Iklan : Kode Etik VS Kreatifitas
Friday, April 8, 2011
Sering sekali kita melihat berbagai brand menawarkan produknya, baik melalui media elektronik maupun media cetak. Dengan tagline yang powerfull, dan janji-janji yang menggiurkan mereka berusaha mempengaruhi para konsumen. Tidak jarang konsumen langsung terpengaruh dengan iklan-iklan yang seperti itu. Iklan dengan kata-kata Superlatif memang lebih baik dalam mempengaruhi konsumen dari pada yang tidak mengunakan kata Superlatif.
Dalam EPI ( Etika Pariwara Indonesia ) jika produk tersebut menggunakan kata-kata yang Superlatif tanpa dilandasi alasan-alasan yang jelas sebenarnya mereka sudah melanggar kode etik. “1.2.2 Iklan tidak boleh menggunakan kata-kata superlatif seperti “paling”, “nomor satu”, “top”, atau kata-kata berawalan “ter”, dan atau yang bermakna sama, tanpa secara khas menjelaskan keunggulan tersebut yang harus dapat dibuktikan dengan pernyataan tertulis dari otoritas terkait atau sumber yang otentik“.
Tidak hanya kata-kata yang Superlatif, namun mengejek pesaing dll juga merupakan pelanggaran kode etik dalam pariwara . “1.2.1 Merendahkan : Iklan tidak boleh merendahkan produk pesaing secara langsung maupun tidak langsung”.
Kalau dilihat dari EPI ( Etika Pariwara Indonesia ), sering kali kita melihat iklan yang ada di media cetak maupun di media elektronik banyak yang melanggar kode etik. Tidak di pungkiri lagi hal ini memang menjadi senjata andalan untuk menarik para konsumen. Terbaik, termurah, dsb memang terlihat lebih menguntungkan kita sebagai konsumen.
Jika kita melihat di perempatan jalan terdapat berbagai baliho yang mengganggu pemandangan. Baliho yang menumpuk-numpuk terlihat tidak memiliki estetika. Seperti baliho yang pernah saya lihat, ada dua baliho dengan Produk sama tetapi merk berbeda yang di pasang berjejer. Pada baliho merk “A” terdapat tagline yang menyebutkan bahwa produk mereka lebih baik dari pada produk disampingnya ( Merk ” B ” ). Tanpa disadari iklan seperti itu sudah merendahkan merk lain meskipun tidak menyebutkan merk tertentu.
Disisi lain dengan adanya EPI ( Etika Pariwara Indonesia ) seperti ingin mematikan kretifitas para sines iklan. Mereka seperti tidak boleh berpikir liar dan mengeksplor semua kreatifitas.

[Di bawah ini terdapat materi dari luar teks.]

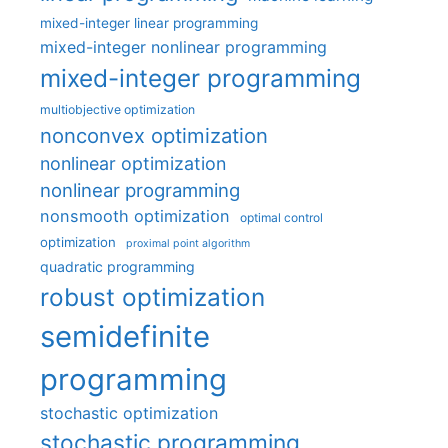
mixed-integer linear programming
mixed-integer nonlinear programming
mixed-integer programming
multiobjective optimization
nonconvex optimization
nonlinear optimization
nonlinear programming
nonsmooth optimization
optimal control
optimization
proximal point algorithm
quadratic programming
robust optimization
semidefinite
programming
stochastic optimization
stochastic programming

Tapi seharusnya mereka juga harus menaati peraturan yang ada.
Dalam dunia periklanan aspek kreatif para pembuat iklan sepertinya sedang di uji. Para pembuat iklan harus lebih berhati-hati dalam membuat iklan. Mereka juga harus berpikir lebih keras bagaimana menggaet konsumen yang baik. Dengan adanya EPI ( Etika Pariwara Indonesia ) bukan berarti kreatifitas mereka di buat mati. Tetapi kreatifitas mereka di tantang bagaimana membuat iklan kreatif tanpa harus melanggar EPI ( Etika Pariwara Indonesia ).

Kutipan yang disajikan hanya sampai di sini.